Sehat jasmani sudah sama mengetahui, namun ternyata masih ada aspek lagi yang perlu difahami, yakni sehat ruhani. Ternyata sehat jasmani saja tidak cukup memenuhi. Apalah arti sehat jasmani bila tidak dapat mengendalikan diri, sehingga membuat onar disana sini, karena masih suka mendzalimi, ini akibat bila hanya   memperhatikan kesehatan jasmani, tanpa memperdulikan kesehatan ruhani !.              
Bahkan tak cukup hanya sehat jasmani dan ruhani, lingkunganpun harus sehat  sekali. Apalah artinya bila sehat jasmani dan ruhani, bila lingkungan sekitar tidak sehat menyertai, berakibat membuat resah dan tak nyaman dihati.   

BANYAK HARTA TAPI GILA
Betapa nikmat bila hidup berpegang pada tuntunan, karena terasa nikmat dan tenang. Bayangkan bila jauh dari agama, seorang jama’ah berkisah bahwa dia punya kenalan seorang kaya raya, namun sekarang…….hidupnya lumpuh hanya hidup di kursi roda, fikirannya ngelantur tak terarah. Hartanya memang banyak, namun……tak tahu kemana harus dibelanjakan, tumpukan uang bahkan jadi beban.

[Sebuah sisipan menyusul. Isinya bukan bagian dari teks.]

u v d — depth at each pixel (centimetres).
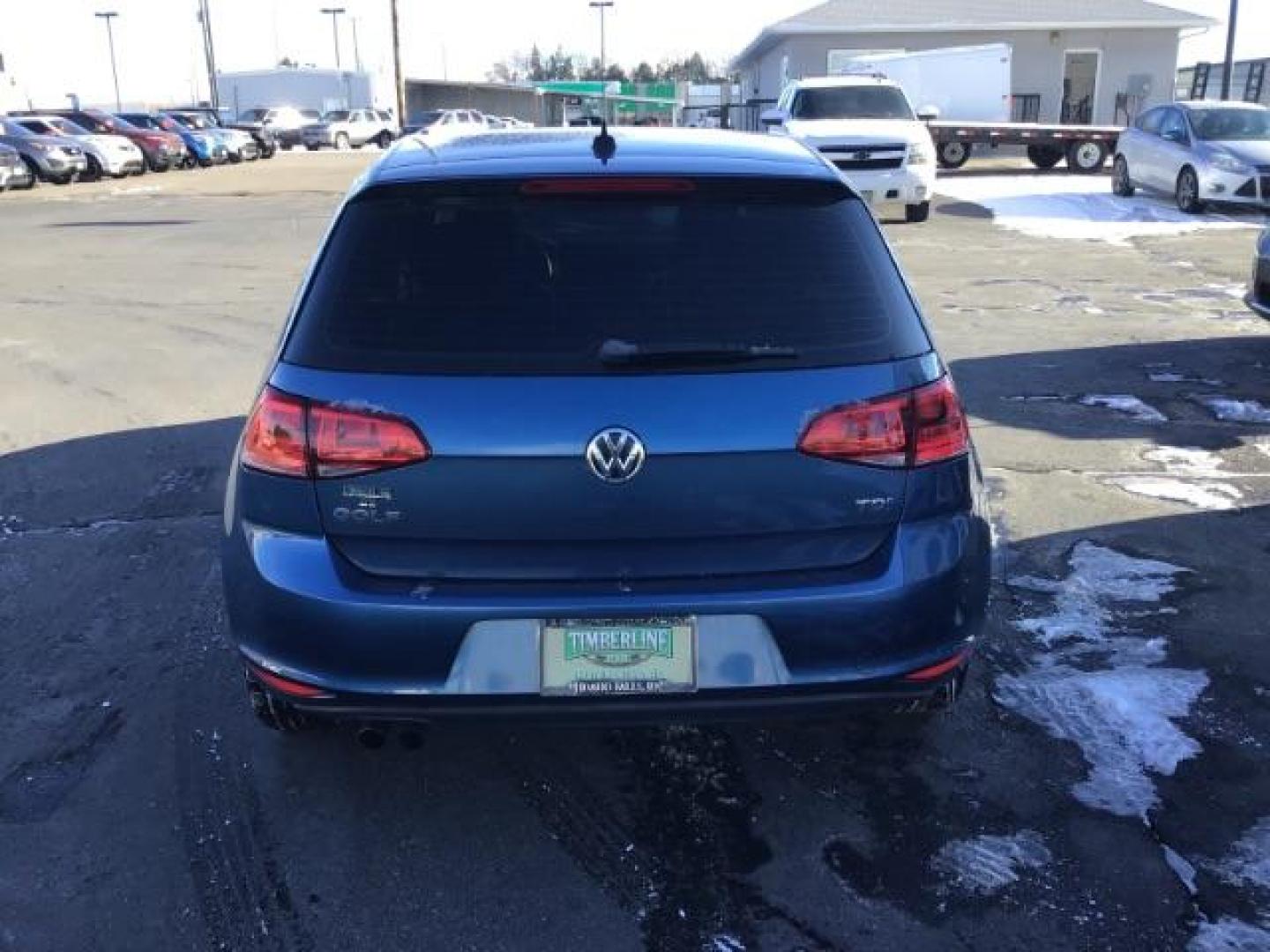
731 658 271
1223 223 1639
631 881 289
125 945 268
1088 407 715
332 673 273
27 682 388
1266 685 377
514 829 310
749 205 292
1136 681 379
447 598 268
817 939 269
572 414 265
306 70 6975
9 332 1001
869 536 281
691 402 267
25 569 482
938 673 287
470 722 276
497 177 286
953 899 281
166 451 648
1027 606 435
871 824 310
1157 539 502
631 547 271
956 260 1352
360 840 305
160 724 361
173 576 473
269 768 337
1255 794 321
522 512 268
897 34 3222
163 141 3350
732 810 318
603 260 279
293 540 277
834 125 1677
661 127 390
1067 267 1289
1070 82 3281
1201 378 780
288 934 271
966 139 2531
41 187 2812
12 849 301
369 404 268
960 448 291
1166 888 284
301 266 1372
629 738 353
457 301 276
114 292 1211
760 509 272
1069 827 308
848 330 281
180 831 309
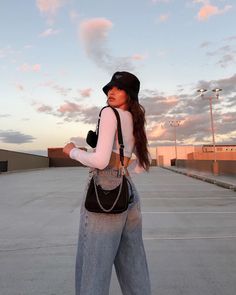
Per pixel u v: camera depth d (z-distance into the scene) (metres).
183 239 6.26
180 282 3.99
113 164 2.05
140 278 2.20
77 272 2.11
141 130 2.21
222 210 10.13
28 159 61.34
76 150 2.11
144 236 6.53
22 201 12.68
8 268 4.55
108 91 2.27
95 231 2.00
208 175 29.17
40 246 5.74
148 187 18.75
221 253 5.27
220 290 3.74
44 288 3.84
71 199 13.26
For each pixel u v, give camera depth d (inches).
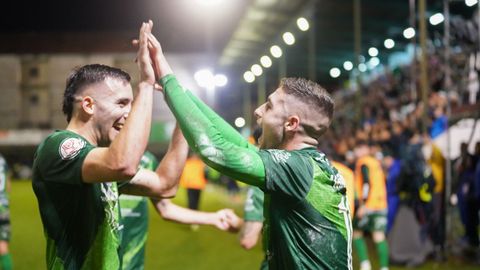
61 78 1486.2
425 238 291.6
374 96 579.2
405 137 345.1
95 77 77.7
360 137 291.3
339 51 848.3
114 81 78.6
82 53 1461.6
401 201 291.7
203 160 71.3
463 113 311.4
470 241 301.1
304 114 74.2
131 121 71.2
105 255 78.0
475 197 292.4
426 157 306.3
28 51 1502.2
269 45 903.1
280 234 71.1
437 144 337.4
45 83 1503.4
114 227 80.4
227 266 279.0
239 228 120.4
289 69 988.6
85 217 75.8
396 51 802.2
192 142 71.5
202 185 457.4
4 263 213.2
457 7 524.7
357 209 260.8
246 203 129.7
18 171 1353.3
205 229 418.3
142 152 71.3
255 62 1043.9
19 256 310.5
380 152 340.5
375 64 842.2
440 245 297.9
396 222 291.1
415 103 414.0
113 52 1277.1
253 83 1243.2
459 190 306.2
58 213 75.5
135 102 73.4
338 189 73.9
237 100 1360.7
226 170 69.6
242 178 69.7
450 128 334.6
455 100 355.9
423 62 330.0
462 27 340.2
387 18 685.9
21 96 1512.1
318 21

Begini bila hidup tak tahu hakekat harta, sehingga jadi kasihan bagi yang melihatnya. Na’udzu billah min dzaalik.   



KISAH TAULADAN
ANAK PEGULAT MENANTANG RASULULLAH S.A.W.
Selain pernah bergulat dengan Rukanah pegulat unggulan jazirah Arab, Nabi s.a.w. pun pernah berduel juga secara sportif dengan anak Rukanah,  yakni Yazid bin Rukanah.
Ibnu Abbas  r.a. mengisahkan : “Yazid bin Rukanah datang menemui Nabi s.a.w. dengan membawa 300 ekor domba, dia berkata : “Wahai Muhammad apakah engkau mau duel gulat denganku ?“.
Nabi s.a.w. menjawab : “Apa hadiahnya jika aku mengalahkanmu ?“,  “100 domba ini !“, jawabnya. Kemudian keduanya dengan serunya bergulat dan Nabi s.a.w.  tampil sebagai pemenang.
Merasa belum puas, kemudian Yazid kembali menantang Rasulullah s.a.w. untuk kedua kalinya, dia berkata : “Maukah engkau adu gulat (sekali) lagi ?”, Nabi s.a.w. menjawab :  “Apa imbalannya ?“.
Yazid menjawab : “100 domba lainnya“. Keduanya pun bergulat kembali dengan serunya, lagi lagi Nabi s.a.w. tampil sebagai pemenangnya dengan merebahkan tubuh Yazid secara telak ketanah, karena dalam adu gulat memang demikian aturan permainannya.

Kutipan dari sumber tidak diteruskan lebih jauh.